Exporte heizen Syrienkrieg an

syriaVor zwei Tagen hat nun endlich die Genfer Friedenskonferenz II zu Syrien begonnen. Erstmals saßen Vertreter der syrischen Opposition mit Vertretern des syrischen Regime in Montreux an einem Tisch, um Wege aus dem blutigen Bürgerkrieg zu finden, der mehr als hunderttausend Menschen das Leben gekostet und mehr als sieben Millionen Menschen zu Flüchtlingen gemacht hat.

Doch die Verhandlungen begannen leider mit der Ausladung des Iran auf Druck der USA und der syrischen Opposition. Dass sich Ban Ki-moon diesem Druck gebeugt hat, ist inakzeptabel, zumal diktatorische Regime wie Saudi-Arabien und Katar, die die Opposition und radikalislamistische Kämpfer unterstützen, eingeladen sind. Eine politische Lösung dieses geostrategisch dominierten Konfliktes wird es nur mit der Einbeziehung aller Akteure geben.

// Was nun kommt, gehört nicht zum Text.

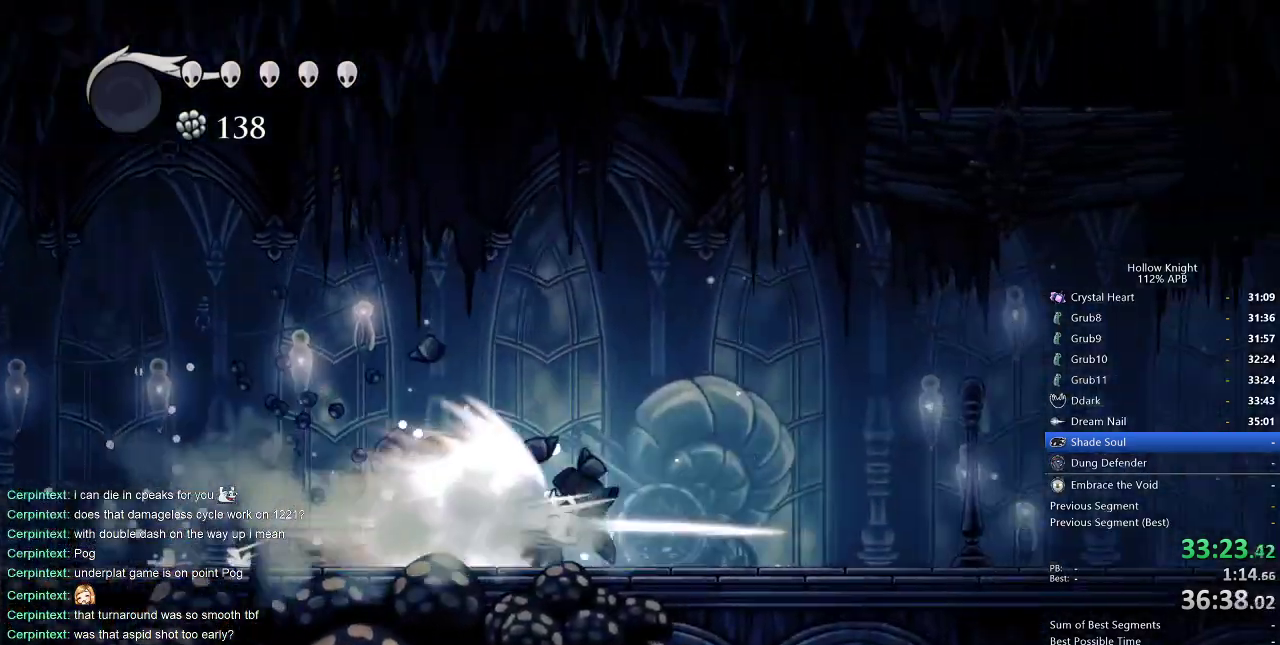
{"keys": ["right"], "events": []}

Ein ernsthafter Friedensprozess braucht auch die Beteiligung der syrischen Zivilgesellschaft, allen voran Friedensgruppen, an den Verhandlungen, die bisher viel zu wenig gehört wurden. Über die Zukunft Syriens muss die syrische Bevölkerung entscheiden statt Großmächten, die von außen intervenieren. Dafür habe ich die letzten Tage gemeinsam mit einer Delegation syrischer Frauen sowie Friedensaktivisten und -aktivistinnen aus Europa und den USA in Genf demonstriert, die einen sofortigen Waffenstillstand, einen Stopp aller Waffenlieferungen und eine breite Beteiligung von friedlichen, demokratischen Kräften an den Verhandlungen fordern.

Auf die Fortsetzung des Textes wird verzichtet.